Fig. 3Benchmarking of IgCaller: IGLC rearrangements, CSR, and oncogenic Ig translocations.
a Agreement between the IGLC productive rearrangement detected by IgCaller and FC analysis. b TTFT and OS of patients with CLL according to the presence of IGLV3-21 rearrangements. P values for TTFT curves are from Gray test. P values for the multivariate analysis of OS are from Cox regression. c Comparison of the CSR identified by IgCaller and FC. d TTFT of CLL patients according to the presence of CSR. P values are from Gray test. e Circular representation of the oncogenic Ig rearrangements (translocations and deletions) identified by IgCaller genome-wide. Frequencies of recurrent alterations are shown. Source data are provided as a Source data file.
Fig. 4Sequencing depth and tumor purity requirements for IgCaller.

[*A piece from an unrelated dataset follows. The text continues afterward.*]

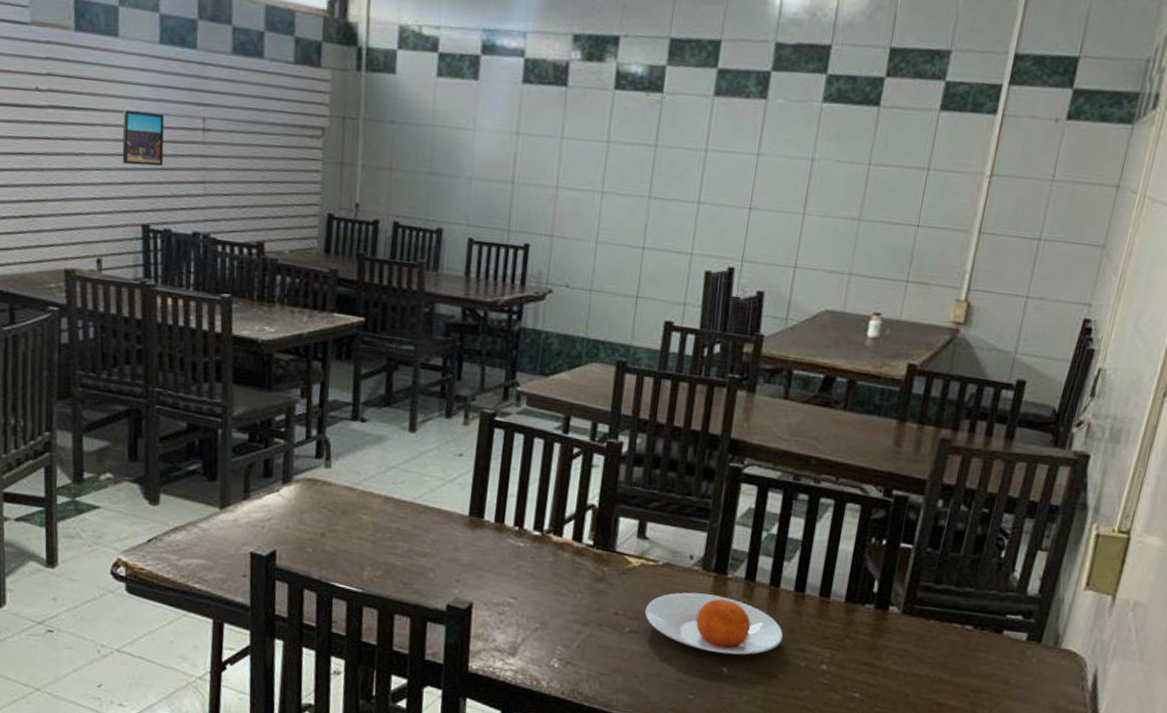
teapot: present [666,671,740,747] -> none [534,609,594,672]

a Sensitivity of IgCaller to detect a complete and productive IGH or IGK/L rearrangement at different ranges of coverage for CLL and MCL cases. b Downsampling experiment with 29 tumor samples. The sensitivity of IgCaller is shown for each specific mean coverage analyzed. c Identity for IGH (top) and IGK/L (bottom) gene rearrangements for each case at different downsampling conditions. d Sensitivity of IgCaller at distinct tumor cell contents after mixing tumor/normal (T/N) pairs at different ratios. The mean depth was set to 30×. e Similar to d but with a mean depth of 60×. Note that only purities of 50%, 35%, 20%, and 5% were analyzed. f Ig gene identity according to tumor cell content in different T/N mixing conditions. g Sensitivity of IgCaller when tumor samples are mixed with a polyclonal-like population. h Oligoclonal situation created in silico by mixing at different ratios two tumor samples carrying two IGH rearrangements each; one productive (Prod.) and one unproductive (Unprod.). The score of each rearrangement according to IgCaller is shown. A score of 0 is used for illustrative purposes for rearrangements not identified in a specific mixing condition. The score is calculated based on the number of reads supporting each rearrangement (“Methods”). Source data are provided as a Source data file.